Halliburton loses radioactive container; search is on
By JOHN DANIEL GARCIA
A container marked “RADIOACTIVE – DO NOT HANDLE” went missing somewhere in the oilfields of West Texas’ Permian Basin on September 11, and Halliburton, the company that lost the container, has started an area-wide search for the material, which is used in the controversial natural gas extraction method, hydraulic fracturing- known to us all as the safe, non-threatening, non-polluting fracking.
The loss of the potentially hazardous material certainly brings a few things to light.
- Oil companies use radiation in drilling.
Drilling companies use the material, described as a seven-inch long cylinder containing americium-241/beryllium, to help workers identify areas in a well where the rock should be broken into during the fracking process.
- This isn’t the first time such a thing has gone missing.
Nuclear Regulatory Commission spokeswoman Maureen Conley said in an interview that the loss of this type of device hasn’t been reported to the agency, which regulates the use of radioactive materials, in at least five years.

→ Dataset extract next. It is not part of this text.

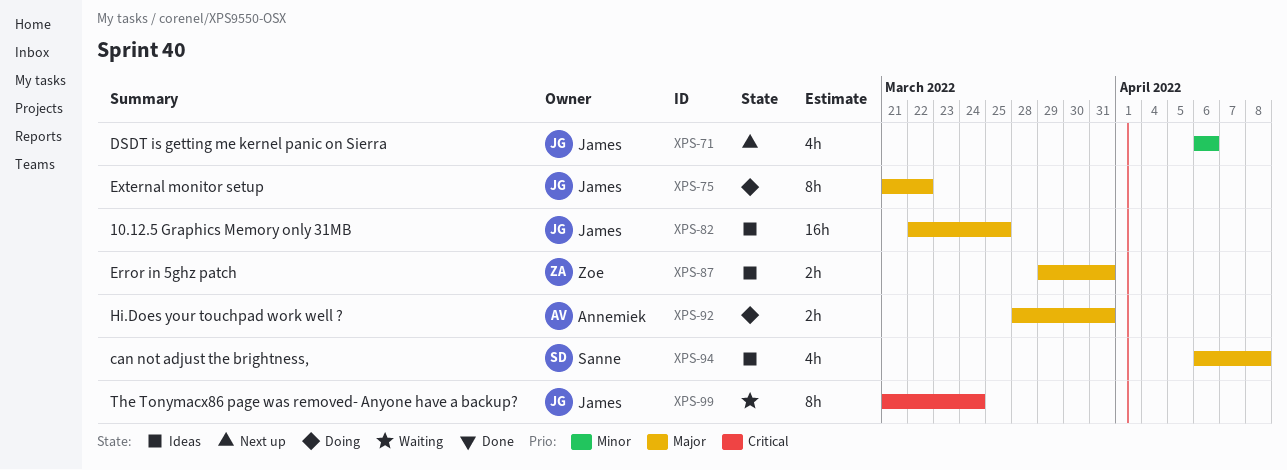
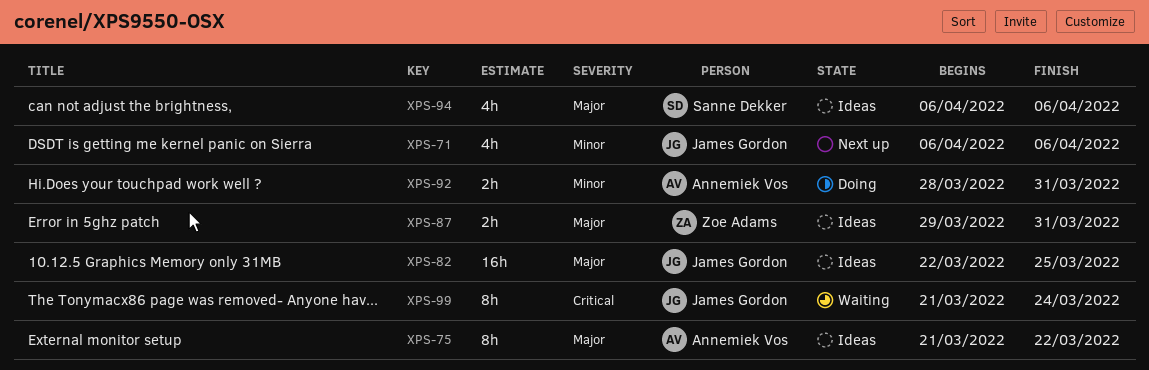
XPS-75, status: Doing -> Ideas
XPS-75, owner: James Gordon -> Annemiek Vos
XPS-92, priority: Major -> Minor
XPS-94, due: Apr 8 -> Apr 6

She also said the level of radiation isn’t harmful unless it was in a person’s physical possession for several hours.
- How stupid the health department thinks we are.
Christ Van Deusen, a spokesman for the health department, said in an interview that the levels of radiation the rod emits isn’t dangerous, then follows up his remark with “…it’s best for people to stay 20 to 25 feet back.”
- The xenophobia of people.
A commenter on Bloomberg.com seems to think a piece of radioactive material is the same thing as a rake. “fred,” as he’s known in his private profile wrote following, in it’s unedited form: “It is not lost, it is stolen. Mexican labor is well known for misappropriating staff from work places. I worked in California with such workers and my boss could not find half of the tools next morning. They get stolen overnight from storage boxes locked on the trucks or on the construction sites. Transient labor make the worst employees to have. Do not hire cheap labor, it will cost you 3 times more on long run.”
I guess the one thing a transient oil-field worker needs is radioactivity, which oil companies apparently give them access to instead of having people who trained to use such material. Others were quick to tie the whole thing to terrorists and drug cartels, and not the incompetence or corruption of officials.